Real Estate Remains a Force as the Fed Awakens

​Real estate outperformed other asset classes in 2015 as record investment in the U.S. helped drive global transactional volumes throughout the year.


Early indications from 2015 data showed that global real estate investment in USD terms is likely to finish the year around US$689 billion, 3 percent below 2014 volumes, with the final quarter of US$194 billion, 15 percent below the record-breaking final quarter of 2014. However, based on fixed exchange rates, volumes reached US$748 billion, 5 percent above 2014 and close to a new record. The strengthening dollar has reduced the dollar value of local market activity. The U.S. was a standout with transactional volumes reaching a record of US$294 billion, 9 percent growth over the year. 

“As we move into 2016 investor sentiment seems to be more cautious, but there is certainly no sign of investors pulling back in any meaningful way, rather we should expect growth from 2015 levels to be more measured,” says JLL’s Global Capital Markets Research Director, David Green-Morgan. 

Early estimates for 2015 show that, as an asset class, real estate will return 10-12 percent on investment. As a global proxy, the S&P 500 returned 2.85 percent in 2015, while benchmark U.S. 10-year notes’ returned 0.78 percent during the year. 

In early January, the World Bank cut its 2016 forecast for global economic expansion by 0.4 percentage point to 2.9 per cent, though that is still faster than 2015’s sluggish 2.4 per cent. As investors continue to seek opportunities amid slower economic growth, JLL is expecting 2016 global volumes to reach between US$720-730 billion. 

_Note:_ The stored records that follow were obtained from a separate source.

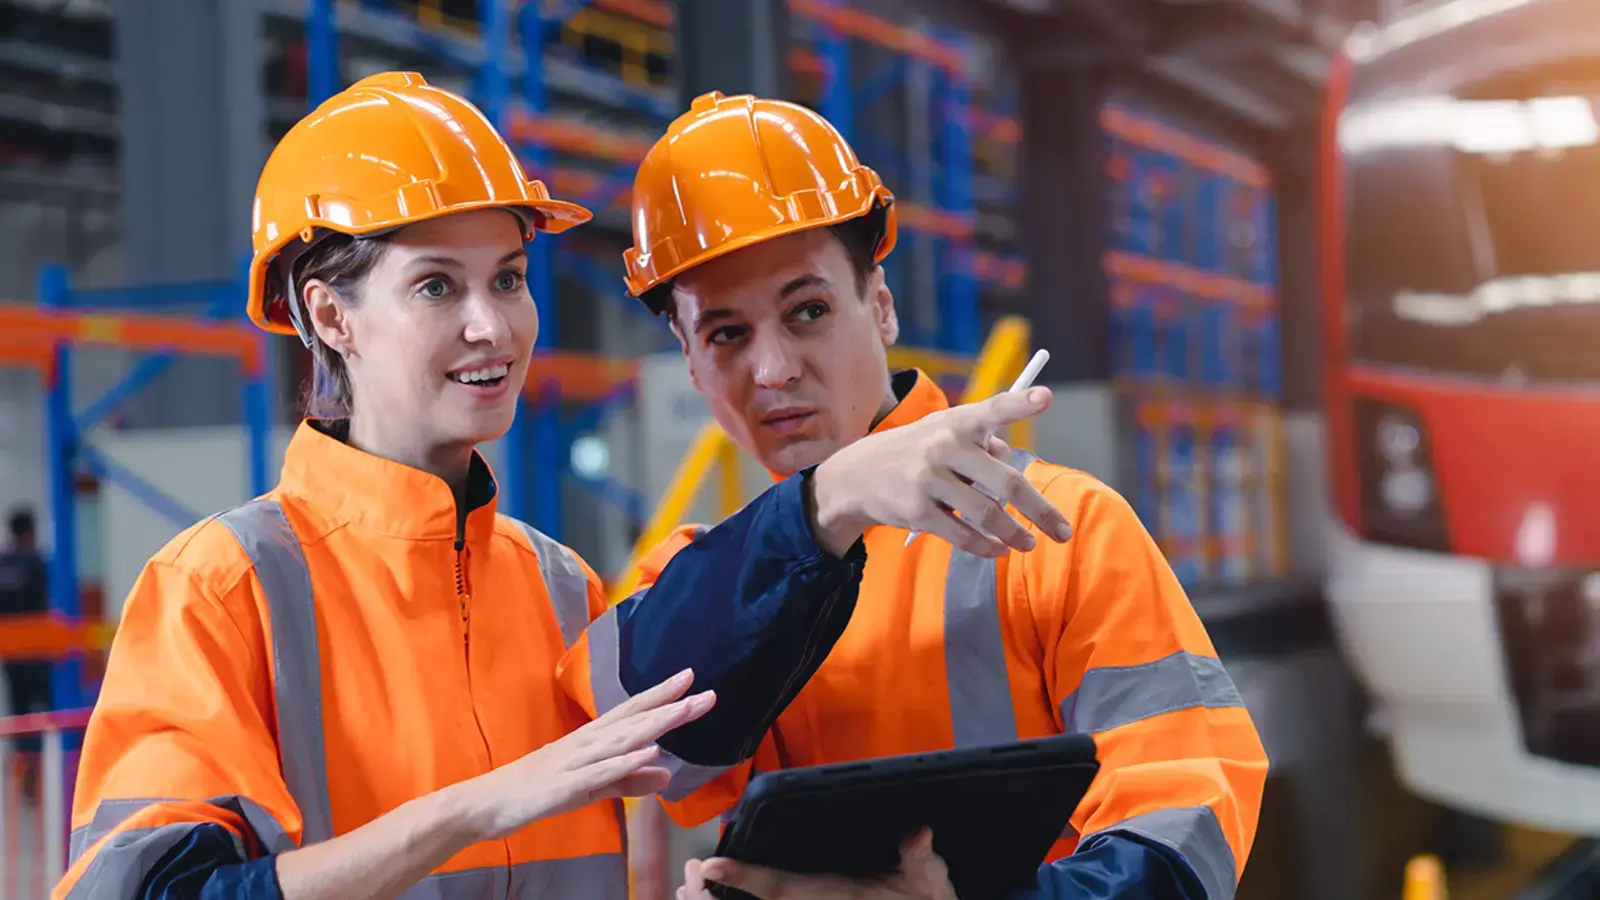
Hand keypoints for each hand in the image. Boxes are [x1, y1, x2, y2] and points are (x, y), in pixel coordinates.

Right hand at [450, 668, 714, 840]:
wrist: (483, 804)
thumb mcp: (590, 787)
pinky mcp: (565, 786)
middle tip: (705, 690)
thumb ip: (627, 780)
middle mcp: (585, 743)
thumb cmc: (535, 792)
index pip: (632, 713)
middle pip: (633, 719)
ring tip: (685, 710)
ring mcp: (575, 762)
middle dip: (669, 704)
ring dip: (655, 723)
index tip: (691, 679)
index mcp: (590, 741)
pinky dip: (627, 760)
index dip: (661, 696)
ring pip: (621, 739)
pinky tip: (650, 751)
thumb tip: (665, 774)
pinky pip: (600, 773)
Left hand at [677, 828, 958, 899]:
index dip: (744, 875)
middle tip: (687, 880)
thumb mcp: (929, 880)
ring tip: (689, 889)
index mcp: (826, 894)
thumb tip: (919, 836)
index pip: (779, 887)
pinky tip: (714, 898)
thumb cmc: (925, 898)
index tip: (711, 864)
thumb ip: (920, 858)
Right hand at [809, 387, 1071, 557]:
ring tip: (1029, 544)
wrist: (856, 475)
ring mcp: (927, 479)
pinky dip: (985, 546)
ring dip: (1014, 534)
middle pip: (1005, 481)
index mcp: (956, 422)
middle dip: (1039, 510)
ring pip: (986, 514)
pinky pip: (962, 534)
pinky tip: (999, 551)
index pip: (993, 409)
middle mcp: (943, 446)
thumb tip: (1013, 461)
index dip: (1020, 403)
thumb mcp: (943, 432)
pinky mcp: (916, 510)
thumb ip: (982, 441)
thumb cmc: (916, 450)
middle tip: (1063, 530)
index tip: (1045, 397)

As the weight of capital seeking real estate investment increases in the coming year, the lack of supply may force investors to seek opportunities in lesser-known markets and in alternative real estate classes such as student accommodation and retirement homes, says Green-Morgan. 

Regional highlights 

Americas: U.S. is the driving force The Americas set a new record for transactional volumes in 2015, at US$313 billion, a 4 percent increase on 2014 volumes and above the previous high of US$304 billion set in 2007. Although this marks a new benchmark, the rate of growth from previous years is slowing as highlighted by an 11 percent decline in Q4 2015 from the previous Q4. The U.S. continues to be the driving force with 9 percent growth over the year and a new record of US$294 billion, whereas the rest of the region has been a drag on volumes, with the next best performer Canada seeing a fall in volumes of almost 30 percent. The ending of the commodity cycle plus emerging market economic issues have hampered investor appetite in markets outside of the U.S. 

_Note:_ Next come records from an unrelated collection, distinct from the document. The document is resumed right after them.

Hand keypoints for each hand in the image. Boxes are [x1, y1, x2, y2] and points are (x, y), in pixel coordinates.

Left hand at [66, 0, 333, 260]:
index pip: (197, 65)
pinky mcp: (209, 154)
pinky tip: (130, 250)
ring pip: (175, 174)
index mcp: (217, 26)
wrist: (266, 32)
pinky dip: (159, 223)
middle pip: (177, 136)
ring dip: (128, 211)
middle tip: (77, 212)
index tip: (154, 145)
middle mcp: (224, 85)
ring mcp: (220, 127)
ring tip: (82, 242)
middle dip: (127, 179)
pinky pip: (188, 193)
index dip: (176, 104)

EMEA: Region wide growth in core & secondary markets In USD terms European volumes are 9 percent lower in 2015 at US$253 billion but in local currency they are much more buoyant with 8 percent growth over 2014 levels. All of the major markets across the continent are ahead of 2014; Germany and the Nordics stand out with almost 30 percent growth. Central and Eastern Europe was the only sub-region to see a decline on last year’s volumes, although Russia bucked this trend with volumes up almost 50 percent. 

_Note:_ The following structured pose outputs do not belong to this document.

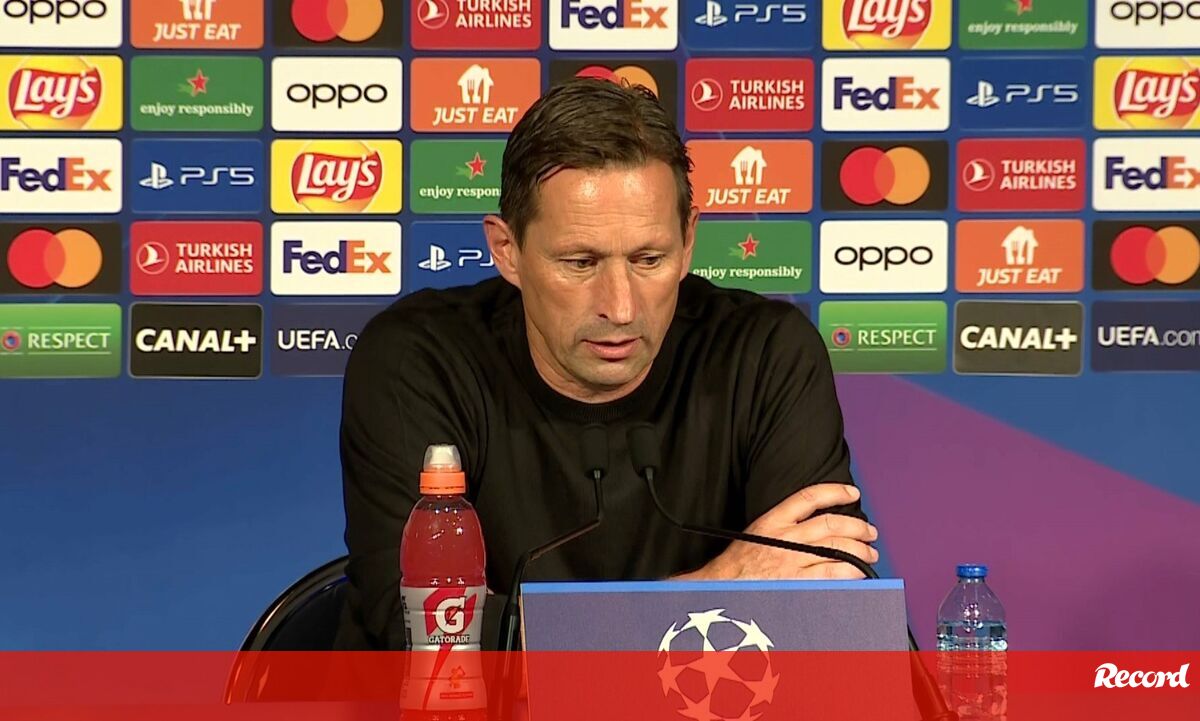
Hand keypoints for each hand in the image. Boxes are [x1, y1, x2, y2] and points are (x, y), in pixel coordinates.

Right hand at [682, 484, 878, 580]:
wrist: (718, 590)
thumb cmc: (735, 567)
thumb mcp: (754, 535)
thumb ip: (780, 528)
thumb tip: (811, 529)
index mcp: (771, 521)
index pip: (808, 497)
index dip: (835, 491)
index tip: (852, 493)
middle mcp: (784, 537)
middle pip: (831, 523)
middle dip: (857, 526)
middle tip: (870, 531)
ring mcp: (792, 560)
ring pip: (837, 547)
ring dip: (860, 549)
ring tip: (870, 552)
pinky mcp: (799, 582)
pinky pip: (833, 572)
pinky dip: (851, 570)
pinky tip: (860, 571)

Asia Pacific: China & Hong Kong bounce back Asia Pacific volumes are 6 percent lower than 2014 at US$123 billion with the final quarter 15 percent down on a year ago. However, it is a mixed picture across the region with weaker currencies in Japan and Australia playing a part. Both markets are approximately 20 percent lower in USD terms, similar to the drop in their respective currencies. China and Hong Kong conversely have performed well during the year with volumes up 47 percent and 65 percent respectively compared to 2014.